Maratona di Roma, la Coppa degli Ultimi: per uno sport dove vincono tutti
Giampaolo Mattei – Città del Vaticano
Romano Dessì, 69 anni, ha vinto la Coppa degli Ultimi, nella mattina di domenica 19 marzo in Piazza San Pietro, nell’ambito della Maratona di Roma: è stato l’ultimo atleta a transitare all’ombra del cupolone, poco dopo il sedicesimo dei quarantadue chilometri della gara. Dessì – come tutti i 30.000 partecipanti di 110 Paesi – ha anche ricevuto l’incoraggiamento di Papa Francesco – pochi minuti dopo, all’Angelus – che si è congratulato perché gli sportivi insieme, “su impulso di Athletica Vaticana”, hanno fatto “di questo importante evento sportivo un’occasione di solidarietà in favore dei più poveri”.
Rendere visibili gli invisibili
Dessì, con indosso la maglietta arancione di “Podistica solidarietà”, la sua squadra sempre in prima linea – come suggerisce il nome – nel vivere la corsa come esperienza sociale e di inclusione, è stato accolto, tra “braccia spalancate” del colonnato del Bernini, da Athletica Vaticana e dall’’Osservatore di Strada che hanno dato vita a questa iniziativa per rendere “visibili gli invisibili” soprattutto in un’esperienza di popolo come è la maratona. E a creare un clima di festa di famiglia ci ha pensato anche la musica della Banda della Gendarmeria vaticana che ha come scandito il passo dei podisti.
"Abbiamo vinto tutti!"
A consegnare a Dessì la Coppa degli Ultimi –benedetta personalmente dal Papa mercoledì scorso – è stato proprio l’autore: Erwin Alfredo Benfeldt Rosada, artista di origine guatemalteca ospite della Caritas diocesana nella casa di accoglienza a Ponte Casilino.
“Ho vinto, anzi abbiamo vinto tutti! Sono per uno sport dove il primo non prevalga sull'ultimo!” ha detto Dessì, fermandosi giusto il tempo di ricevere la Coppa (che gli sarà consegnata nei prossimi giorni) per poi proseguire per altri 26km fino al traguardo del Colosseo. Ha partecipato a tutte le 28 delle edizioni della Maratona romana conquistando il titolo di “senatore”. Ha iniziato a praticare atletica nel 1969 e, con il passo del marciatore, ha preso parte a oltre cento Maratone, a 5 edizioni della 100km del Passatore e a un numero forse incalcolabile di gare su ogni distanza. Nel 2018 ha anche raccontato la sua esperienza nel libro “Se le mie scarpe potessero parlare. Spiega: “Le scarpe vedono dal basso quello che noi non riusciamo a vedere con i nostri occhi, accecati dall’orgoglio”. "Nello sport – è lo stile di Dessì - ognuno è libero di esprimersi, senza dover rendere conto a nessuno dei risultati conseguiti”.
Inclusione
La Coppa degli Ultimi è stata la novità della Maratona di Roma 2023. Erwin Alfredo, con la sua opera, ha voluto esprimere “un messaggio di inclusione dei più fragili e di speranza”. Con una vita avventurosa tra la giungla e le aule universitarie “nel mio Paese – racconta - mi hanno anche sparato alla testa per il mio impegno sociale: credendomi morto, mi hanno gettato in una fossa comune dove mi ha trovato e salvato un prete arrivato lì per benedire i cadaveri”.

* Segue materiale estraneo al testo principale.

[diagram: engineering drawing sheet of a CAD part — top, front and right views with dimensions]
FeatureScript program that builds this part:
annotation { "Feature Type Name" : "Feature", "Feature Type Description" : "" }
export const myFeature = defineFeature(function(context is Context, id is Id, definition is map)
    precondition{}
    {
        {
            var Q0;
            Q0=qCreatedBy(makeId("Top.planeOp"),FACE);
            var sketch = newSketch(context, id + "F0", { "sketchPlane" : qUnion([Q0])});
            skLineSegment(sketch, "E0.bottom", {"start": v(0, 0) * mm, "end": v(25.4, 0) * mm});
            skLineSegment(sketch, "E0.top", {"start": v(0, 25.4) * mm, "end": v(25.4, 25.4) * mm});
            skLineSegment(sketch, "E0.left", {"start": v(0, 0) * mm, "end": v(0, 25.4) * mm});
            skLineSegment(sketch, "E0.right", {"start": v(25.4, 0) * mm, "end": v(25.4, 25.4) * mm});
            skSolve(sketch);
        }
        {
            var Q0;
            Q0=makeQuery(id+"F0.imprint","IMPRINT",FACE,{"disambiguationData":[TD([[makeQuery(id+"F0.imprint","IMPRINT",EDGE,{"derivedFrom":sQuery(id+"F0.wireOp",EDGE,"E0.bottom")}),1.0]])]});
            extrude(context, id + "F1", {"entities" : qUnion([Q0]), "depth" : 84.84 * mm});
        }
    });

La strada, palestra e casa
E la Coppa degli Ultimi è stata una delle numerose e concrete iniziative solidali promosse, proprio per la Maratona di Roma, da Athletica Vaticana anche con la comunità di Sant’Egidio – in particolare con la realtà di accoglienza di Palazzo Migliori - e il Dispensario pediatrico vaticano Santa Marta. Inoltre, il mensile L’Osservatore di Strada ha dedicato il numero di marzo interamente allo sport, pubblicando in prima pagina una “lettera aperta” delle persone povere di Roma ai maratoneti. Per un’alleanza fraterna suggerita dalla condivisione delle strade: per gli atleti sono una “palestra”, per i poveri sono la casa.
Un'esperienza di pace
Proprio per rilanciare questa proposta di inclusione Athletica Vaticana ha schierato 29 atleti: in particolare tre staffette con i nomi delle encicliche di Papa Francesco: “Lumen fidei”, “Laudato sì” e “Fratelli tutti”. E per rilanciare l’esperienza sportiva anche come esperienza di pace ha accolto, come anche lo scorso anno, Viktorya Gudyma fuggita sotto le bombe da Kiyv – con il figlio Lev, 11 anni, che l’ha accompagnata a Roma – nei primi giorni di guerra. Oggi Viktorya e Lev vivono a Londra, con la speranza di poter tornare in Ucraina.